Track an allocated memory block in the
tracemalloc
模块。
返回
0
当成功时,返回
-1
on error (failed to allocate memory to store the trace). Return
-2
if tracemalloc is disabled.
If memory block is already tracked, update the existing trace.
Untrack an allocated memory block in the
tracemalloc
module. Do nothing if the block was not tracked.
返回
-2
if tracemalloc is disabled, otherwise return
0
.
Here is the example from section 概述 , rewritten so that the I/O buffer is allocated from the Python heap by using the first function set:
PyObject *res; char *buf = (char *) PyMem_Malloc(BUFSIZ); /* for I/O */ if (buf == NULL) return PyErr_NoMemory(); /* ...Do some I/O operation involving buf... */ res = PyBytes_FromString(buf); PyMem_Free(buf); /* allocated with PyMem_Malloc */ return res;
The same code using the type-oriented function set:
PyObject *res; char *buf = PyMem_New(char, BUFSIZ); /* for I/O */ if (buf == NULL) return PyErr_NoMemory(); /* ...Do some I/O operation involving buf... */ res = PyBytes_FromString(buf); PyMem_Del(buf); /* allocated with PyMem_New */ return res;
Note that in the two examples above, the buffer is always manipulated via functions belonging to the same set.

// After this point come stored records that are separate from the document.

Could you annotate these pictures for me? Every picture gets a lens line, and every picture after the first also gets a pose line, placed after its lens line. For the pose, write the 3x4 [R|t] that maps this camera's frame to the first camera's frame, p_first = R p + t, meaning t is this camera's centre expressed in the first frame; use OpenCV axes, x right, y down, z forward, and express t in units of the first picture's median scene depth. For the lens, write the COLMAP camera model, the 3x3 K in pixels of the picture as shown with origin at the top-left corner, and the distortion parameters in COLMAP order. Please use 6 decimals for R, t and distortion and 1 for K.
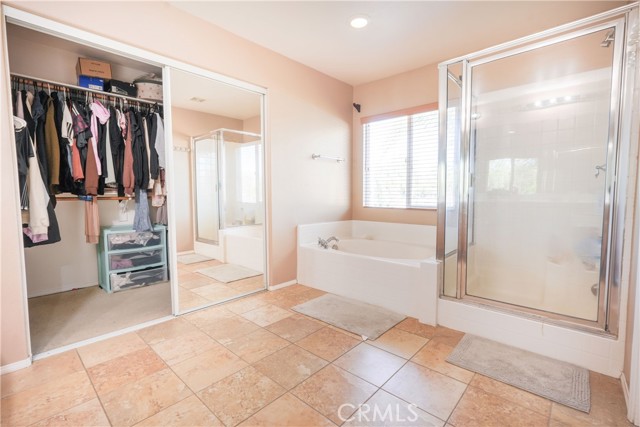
lens RADIAL K [[288.4, 0, 319.6], [0, 288.4, 213.8], [0, 0, 1]] dist [-0.005529, -0.000764]
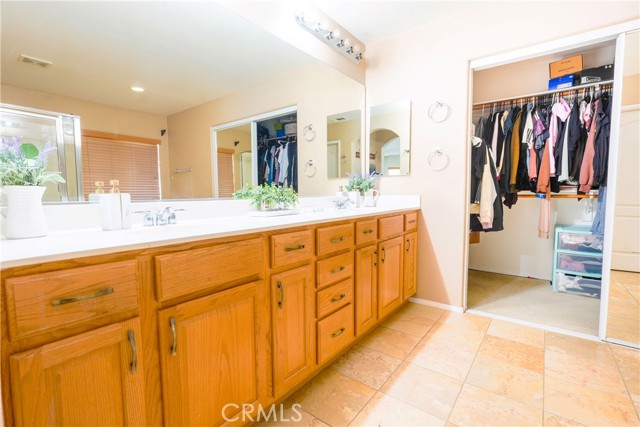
lens RADIAL K [[288.4, 0, 317.7], [0, 288.4, 213.9], [0, 0, 1]] dist [-0.005529, -0.000764]
pose [[0.070334, 0.073441, -0.994816, 0.204093], [-0.065167, 0.995494, 0.068884, -0.006818], [0.995393, 0.059985, 0.074803, 0.097494]]
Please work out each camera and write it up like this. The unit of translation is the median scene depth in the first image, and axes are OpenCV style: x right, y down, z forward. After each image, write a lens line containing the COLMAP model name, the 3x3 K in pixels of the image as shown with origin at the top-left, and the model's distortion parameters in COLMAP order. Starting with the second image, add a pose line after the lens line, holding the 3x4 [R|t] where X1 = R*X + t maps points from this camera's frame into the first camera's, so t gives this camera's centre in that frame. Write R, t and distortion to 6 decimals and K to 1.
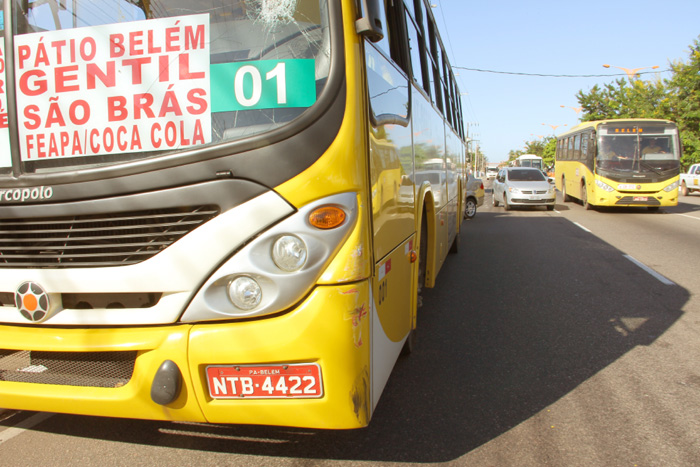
lens RADIAL K [[659.9, 0, 350.0], [0, 659.9, 233.5], [0, 0, 1]] dist [-0.176520, 0.180477]
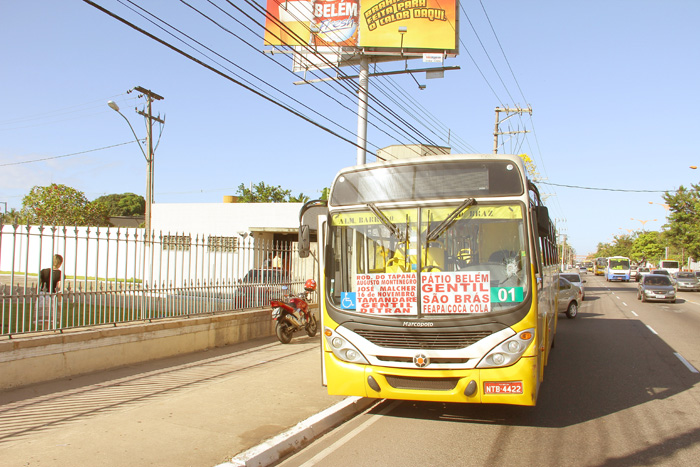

Indeed, it is required to use the same memory API family for a given memory block, so that the risk of mixing different allocators is reduced to a minimum. The following code sequence contains two errors, one of which is labeled as fatal because it mixes two different allocators operating on different heaps.
char *buf1 = PyMem_New(char, BUFSIZ); char *buf2 = (char *) malloc(BUFSIZ); char *buf3 = (char *) PyMem_Malloc(BUFSIZ); ... PyMem_Del(buf3); /* Wrong -- should be PyMem_Free() */ free(buf2); /* Right -- allocated via malloc() */ free(buf1); /* Fatal -- should be PyMem_Del() */
In addition to the functions aimed at handling raw memory blocks from the Python heap, objects in Python are allocated and released with
PyObject_New()
,
PyObject_NewVar()
and
PyObject_Del()
.
These will be explained in the next chapter on defining and implementing new object types in C.